-- BEGIN Supplied passage --

22 The written submissions for the Trustee also complained separately about the orders made by the primary judge that only allowed the Trustee to recover costs for limited periods and disbursements. The Trustee submitted that the orders made by the primary judge 'must be compared to the effect that an annulment under s 153B would have had on the [Trustee's] remuneration, costs, charges and expenses'. It was submitted, in effect, that those orders were not appropriate in a case where an annulment order should have been made. Rather, consequent upon an annulment the Trustee would bring an application to recover remuneration and at that point the Debtors as necessary parties would be able to challenge the reasonableness of the amounts claimed. Therefore, on the basis that an annulment order was made, the orders as to costs, changes and expenses made by the primary judge should not have been made.
23 Notably, what was not submitted for the Trustee in written submissions was a claim that there was a power under s 104(3) whereby consequential orders may be made in respect of the remuneration of the Trustee where a decision is made to dismiss a creditor's petition on review of a sequestration order made in the exercise of delegated judicial power. No such claim was made by the Trustee before the primary judge. The claim to the effect that there was power under s 104(3) was made by the Debtors.
24 By his written submissions in reply in the appeal, the Trustee explained that proposed order 3 (set out above) was sought on the basis of this Court being satisfied on appeal that an annulment order should have been made, 'but that such order might not now be made due to the effluxion of time since the hearing'. Therefore, it was an order that was to be made in the exercise of this Court's power on appeal to deal with the consequences of the effluxion of time if it determined that there should have been an order for annulment. It was not a claim that the primary judge should have made such an order even if there had not been an annulment.
25 Therefore, before the hearing of the appeal it appeared that the Trustee sought only an order for annulment and, if such an order was made, an order as to the proportion of the Trustee's remuneration, costs and expenses (to which the Trustee would have a statutory entitlement by reason of the annulment) that should be borne by the Debtors. Otherwise, the Trustee contended that his right to seek remuneration in an amount approved by the Court should be unfettered by orders made by the Court.
26 In oral submissions, counsel for the Trustee outlined the case for the Trustee by advancing the following propositions:
(1) Before the primary judge the Trustee put his entitlement to be paid on two bases.
(2) The first basis was that there should be an order for annulment with the consequence that the Trustee would have a statutory entitlement to payment of remuneration, costs and expenses in undertaking the administration up until the order of the primary judge.

-- END Supplied passage --

Do this: List the paragraph numbers that open the paragraphs of the passage above about the Trustee's appeal.

-- BEGIN Entries --

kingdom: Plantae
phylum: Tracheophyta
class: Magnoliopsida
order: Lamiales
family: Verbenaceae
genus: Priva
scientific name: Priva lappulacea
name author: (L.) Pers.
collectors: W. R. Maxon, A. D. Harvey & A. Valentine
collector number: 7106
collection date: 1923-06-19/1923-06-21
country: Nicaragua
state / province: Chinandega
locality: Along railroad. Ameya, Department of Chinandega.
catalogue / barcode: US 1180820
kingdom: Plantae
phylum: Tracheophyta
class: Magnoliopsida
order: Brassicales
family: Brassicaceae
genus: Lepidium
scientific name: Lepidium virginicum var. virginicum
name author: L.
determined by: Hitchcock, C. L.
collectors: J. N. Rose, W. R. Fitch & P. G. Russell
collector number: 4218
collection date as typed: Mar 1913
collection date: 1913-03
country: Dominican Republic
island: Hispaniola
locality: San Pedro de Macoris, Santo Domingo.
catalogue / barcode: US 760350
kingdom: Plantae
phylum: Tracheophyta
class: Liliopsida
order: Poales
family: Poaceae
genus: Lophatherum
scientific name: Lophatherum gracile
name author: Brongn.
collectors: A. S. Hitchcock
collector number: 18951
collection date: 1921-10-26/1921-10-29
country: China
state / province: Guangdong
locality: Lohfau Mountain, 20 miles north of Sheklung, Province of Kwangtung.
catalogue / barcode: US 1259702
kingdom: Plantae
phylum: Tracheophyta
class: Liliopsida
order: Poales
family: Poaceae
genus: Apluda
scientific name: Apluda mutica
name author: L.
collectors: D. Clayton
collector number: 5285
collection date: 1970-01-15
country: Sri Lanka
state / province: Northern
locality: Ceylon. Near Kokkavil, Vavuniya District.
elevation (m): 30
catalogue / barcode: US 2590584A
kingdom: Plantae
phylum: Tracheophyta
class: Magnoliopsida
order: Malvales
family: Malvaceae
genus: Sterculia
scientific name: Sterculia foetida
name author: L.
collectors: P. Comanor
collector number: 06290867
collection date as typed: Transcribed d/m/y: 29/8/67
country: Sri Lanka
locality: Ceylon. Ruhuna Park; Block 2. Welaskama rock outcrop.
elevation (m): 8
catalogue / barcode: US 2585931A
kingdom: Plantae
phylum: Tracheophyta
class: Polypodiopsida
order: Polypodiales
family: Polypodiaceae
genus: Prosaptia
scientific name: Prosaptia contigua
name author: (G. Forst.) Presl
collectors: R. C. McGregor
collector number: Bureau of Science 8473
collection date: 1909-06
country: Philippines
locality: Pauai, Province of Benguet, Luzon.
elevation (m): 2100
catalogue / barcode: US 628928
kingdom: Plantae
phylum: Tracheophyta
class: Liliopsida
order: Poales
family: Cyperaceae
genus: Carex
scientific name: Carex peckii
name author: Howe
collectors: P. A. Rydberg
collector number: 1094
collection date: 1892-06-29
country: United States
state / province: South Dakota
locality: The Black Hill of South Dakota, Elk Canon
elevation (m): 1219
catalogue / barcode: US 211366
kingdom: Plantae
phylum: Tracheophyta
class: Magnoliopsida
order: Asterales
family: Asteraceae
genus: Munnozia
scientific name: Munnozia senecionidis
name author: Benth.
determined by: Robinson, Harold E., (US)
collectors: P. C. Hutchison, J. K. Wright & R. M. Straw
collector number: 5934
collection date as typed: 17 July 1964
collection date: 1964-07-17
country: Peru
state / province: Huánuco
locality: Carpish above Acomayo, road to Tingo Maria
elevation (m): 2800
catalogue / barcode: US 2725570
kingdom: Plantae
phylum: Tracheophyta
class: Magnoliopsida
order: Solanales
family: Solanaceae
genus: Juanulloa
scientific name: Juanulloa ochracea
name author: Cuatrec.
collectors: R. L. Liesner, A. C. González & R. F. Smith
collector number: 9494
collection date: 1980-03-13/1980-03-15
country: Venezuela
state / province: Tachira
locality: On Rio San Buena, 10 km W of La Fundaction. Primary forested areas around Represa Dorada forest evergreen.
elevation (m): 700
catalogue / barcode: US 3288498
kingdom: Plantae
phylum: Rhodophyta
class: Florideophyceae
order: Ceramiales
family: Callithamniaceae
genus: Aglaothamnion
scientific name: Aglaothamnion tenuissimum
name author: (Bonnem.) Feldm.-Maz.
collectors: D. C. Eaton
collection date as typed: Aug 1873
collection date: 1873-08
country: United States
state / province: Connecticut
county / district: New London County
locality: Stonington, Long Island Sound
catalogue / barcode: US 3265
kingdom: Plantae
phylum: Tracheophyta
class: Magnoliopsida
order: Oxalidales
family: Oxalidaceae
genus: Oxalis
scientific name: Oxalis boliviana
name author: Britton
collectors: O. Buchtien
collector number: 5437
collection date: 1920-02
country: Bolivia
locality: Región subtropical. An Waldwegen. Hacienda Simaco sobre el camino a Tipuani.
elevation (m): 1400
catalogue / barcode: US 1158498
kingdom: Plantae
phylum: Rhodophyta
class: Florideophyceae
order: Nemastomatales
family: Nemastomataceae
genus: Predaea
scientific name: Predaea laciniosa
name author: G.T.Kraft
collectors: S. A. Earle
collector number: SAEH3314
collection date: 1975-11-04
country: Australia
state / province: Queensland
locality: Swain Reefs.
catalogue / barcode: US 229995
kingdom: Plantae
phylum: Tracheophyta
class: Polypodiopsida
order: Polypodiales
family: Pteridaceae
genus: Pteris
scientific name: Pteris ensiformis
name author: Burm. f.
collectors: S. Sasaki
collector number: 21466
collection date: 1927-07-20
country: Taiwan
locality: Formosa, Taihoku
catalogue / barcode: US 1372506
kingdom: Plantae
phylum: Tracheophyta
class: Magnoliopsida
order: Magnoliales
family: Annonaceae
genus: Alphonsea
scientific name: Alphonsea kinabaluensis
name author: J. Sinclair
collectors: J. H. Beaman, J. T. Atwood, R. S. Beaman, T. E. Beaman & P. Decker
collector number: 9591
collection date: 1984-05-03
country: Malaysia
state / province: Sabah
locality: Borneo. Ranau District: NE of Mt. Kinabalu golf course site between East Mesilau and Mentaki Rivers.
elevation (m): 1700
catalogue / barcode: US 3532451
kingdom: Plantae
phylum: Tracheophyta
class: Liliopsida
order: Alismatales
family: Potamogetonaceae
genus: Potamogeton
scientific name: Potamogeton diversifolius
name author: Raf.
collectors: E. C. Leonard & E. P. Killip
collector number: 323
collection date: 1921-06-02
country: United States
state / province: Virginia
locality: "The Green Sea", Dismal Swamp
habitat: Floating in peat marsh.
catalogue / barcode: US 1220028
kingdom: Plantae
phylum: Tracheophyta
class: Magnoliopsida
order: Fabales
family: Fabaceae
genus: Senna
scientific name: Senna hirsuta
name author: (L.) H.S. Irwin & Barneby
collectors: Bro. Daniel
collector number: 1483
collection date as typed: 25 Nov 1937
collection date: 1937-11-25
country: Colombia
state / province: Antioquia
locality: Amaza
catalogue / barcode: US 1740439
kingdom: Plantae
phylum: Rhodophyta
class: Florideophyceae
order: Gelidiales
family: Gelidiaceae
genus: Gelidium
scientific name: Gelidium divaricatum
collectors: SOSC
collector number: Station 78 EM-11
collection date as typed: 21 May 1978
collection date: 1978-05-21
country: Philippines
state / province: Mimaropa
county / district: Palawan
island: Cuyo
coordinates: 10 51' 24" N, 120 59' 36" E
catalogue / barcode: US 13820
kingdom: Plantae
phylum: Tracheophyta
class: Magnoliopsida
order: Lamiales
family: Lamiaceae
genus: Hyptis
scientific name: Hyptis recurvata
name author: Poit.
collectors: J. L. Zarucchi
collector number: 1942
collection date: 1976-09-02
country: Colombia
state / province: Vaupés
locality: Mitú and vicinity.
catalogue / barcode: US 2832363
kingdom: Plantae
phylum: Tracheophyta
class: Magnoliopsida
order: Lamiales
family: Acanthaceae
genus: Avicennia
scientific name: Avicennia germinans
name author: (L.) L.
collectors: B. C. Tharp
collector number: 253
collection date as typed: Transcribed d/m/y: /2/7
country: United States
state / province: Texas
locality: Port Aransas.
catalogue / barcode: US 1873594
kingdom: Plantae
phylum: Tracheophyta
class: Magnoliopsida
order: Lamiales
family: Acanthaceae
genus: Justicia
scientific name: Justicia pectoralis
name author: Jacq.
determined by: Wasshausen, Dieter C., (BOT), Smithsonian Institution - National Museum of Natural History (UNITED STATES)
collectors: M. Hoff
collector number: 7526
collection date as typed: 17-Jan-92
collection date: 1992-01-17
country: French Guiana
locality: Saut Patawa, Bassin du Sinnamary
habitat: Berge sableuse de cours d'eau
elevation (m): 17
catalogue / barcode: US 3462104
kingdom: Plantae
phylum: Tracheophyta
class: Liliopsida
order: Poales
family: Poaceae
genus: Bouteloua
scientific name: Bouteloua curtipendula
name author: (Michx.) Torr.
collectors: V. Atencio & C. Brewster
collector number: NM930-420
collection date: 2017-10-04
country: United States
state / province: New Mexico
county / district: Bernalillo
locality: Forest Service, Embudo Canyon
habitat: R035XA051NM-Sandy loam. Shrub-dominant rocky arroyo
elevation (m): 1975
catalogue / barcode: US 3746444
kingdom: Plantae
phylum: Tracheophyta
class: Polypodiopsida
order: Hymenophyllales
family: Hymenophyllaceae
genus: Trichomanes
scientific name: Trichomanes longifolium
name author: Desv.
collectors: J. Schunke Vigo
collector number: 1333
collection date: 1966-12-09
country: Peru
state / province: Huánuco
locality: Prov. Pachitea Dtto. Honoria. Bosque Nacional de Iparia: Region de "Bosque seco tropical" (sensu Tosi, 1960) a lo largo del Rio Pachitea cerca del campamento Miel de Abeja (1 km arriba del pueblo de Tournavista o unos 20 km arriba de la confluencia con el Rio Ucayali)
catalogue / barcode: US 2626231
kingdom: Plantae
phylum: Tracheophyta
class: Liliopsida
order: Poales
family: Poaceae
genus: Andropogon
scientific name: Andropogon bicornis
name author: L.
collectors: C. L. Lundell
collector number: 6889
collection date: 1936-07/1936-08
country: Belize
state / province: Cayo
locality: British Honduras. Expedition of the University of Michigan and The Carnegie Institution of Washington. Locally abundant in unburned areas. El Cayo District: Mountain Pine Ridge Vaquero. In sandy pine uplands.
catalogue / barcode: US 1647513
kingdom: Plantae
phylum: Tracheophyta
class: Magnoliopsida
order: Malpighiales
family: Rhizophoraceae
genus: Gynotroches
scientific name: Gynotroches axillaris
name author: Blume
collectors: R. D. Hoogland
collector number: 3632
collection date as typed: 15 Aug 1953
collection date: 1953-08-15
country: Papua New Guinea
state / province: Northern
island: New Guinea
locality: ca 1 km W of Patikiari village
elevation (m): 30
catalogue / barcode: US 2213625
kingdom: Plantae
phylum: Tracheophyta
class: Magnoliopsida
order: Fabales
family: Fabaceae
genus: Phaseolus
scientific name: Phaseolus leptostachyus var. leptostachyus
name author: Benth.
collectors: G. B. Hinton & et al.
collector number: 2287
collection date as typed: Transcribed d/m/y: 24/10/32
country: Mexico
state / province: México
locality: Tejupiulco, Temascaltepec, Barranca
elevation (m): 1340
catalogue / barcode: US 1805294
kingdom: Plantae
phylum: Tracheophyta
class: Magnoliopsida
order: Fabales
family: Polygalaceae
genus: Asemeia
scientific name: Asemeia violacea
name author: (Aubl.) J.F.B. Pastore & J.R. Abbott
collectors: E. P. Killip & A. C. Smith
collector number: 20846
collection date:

-- END Entries --

Task response: 22, 23, 24, 25, 26